- [Письменное задание A] Перепишите без изменений фрагмент из текста страницы, начиная со слов «Факт изначальности и» и заканчивая словами «и индивидуальном опыте.».
- [Письменное задание B] Кому, согласно тексту страницы, дается спасение?

Совершенно очевидно, что взгляды Симеона на предназначение человека полностью соответствуют святоотеческому Преданию, выраженному, в частности, Максимом Исповедником, а также многими другими авторами. Вслед за ними, Симеон развил и учение о «сотрудничестве» (συνέργεια) Бога и человека в деле спасения и обожения человека[224]. Спасение не навязывается принудительно: оно дается тем, кто сознательно выбирает Христа своим Спасителем и Богом. Бог никогда не принуждает человека к чему-либо против его воли; Он желает, чтобы люди служили Ему по своей свободной воле (αυτεξούσιον) и свободному произволению (αυτοπροαίρετον). Бог не является царем и вождем тех, кто не берет своего креста и не идет за Ним (ср.: Мф 16:24), поскольку они — исчадия и рабы врага[225]. Человек должен самостоятельно сделать выбор в пользу Бога. Этот выбор предполагает соблюдение заповедей Божиих, а также борьбу со страстями и грехами.
Факт изначальности и всеобщности религии в истории человечества свидетельствует не просто о теоретической удовлетворительности идеи Бога как безусловного Источника всякой жизни и всякого блага, но и о глубоком соответствии религии природе человека, о всесторонней ее оправданности в историческом, социальном и индивидуальном опыте.

- [Предоставленные данные]
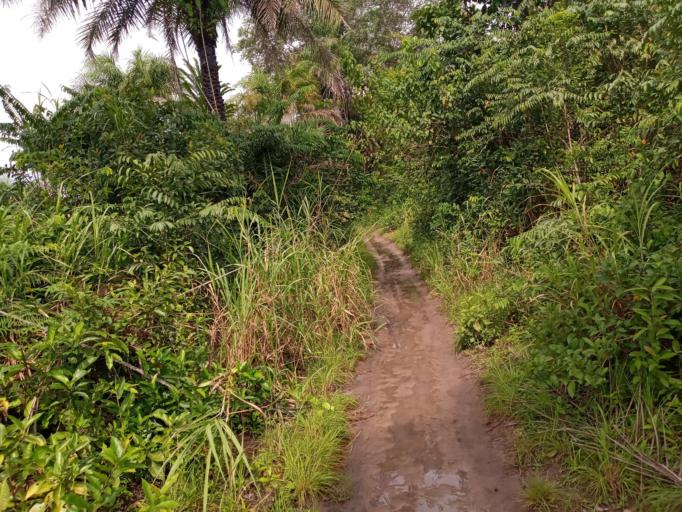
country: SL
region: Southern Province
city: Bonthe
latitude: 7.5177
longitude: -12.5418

---

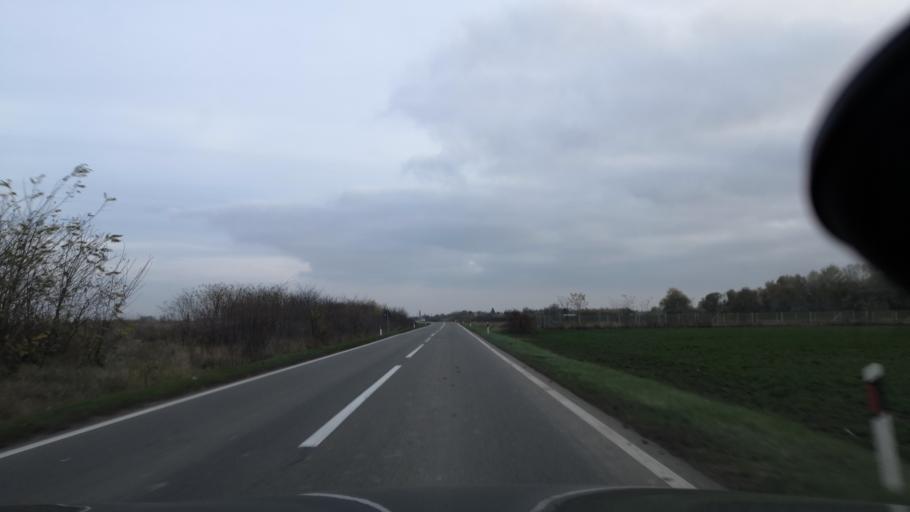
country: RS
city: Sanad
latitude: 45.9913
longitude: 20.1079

- [Ожидаемый результат A]
Факт изначальности и всеобщности религии в истории человечества свидетельствует не просто о теоретической удовлетворительности идеи Бога как безусловного Источника всякой жизни и всякого блага, но и о глубоком соответствии религии природе человека, о всесторонней ее оправданности в историческом, социальном и индивидуальном опыте.

- [Ожидаемый результат B] Тем, кто сознательно выбирает Христа своим Спасителем и Богом.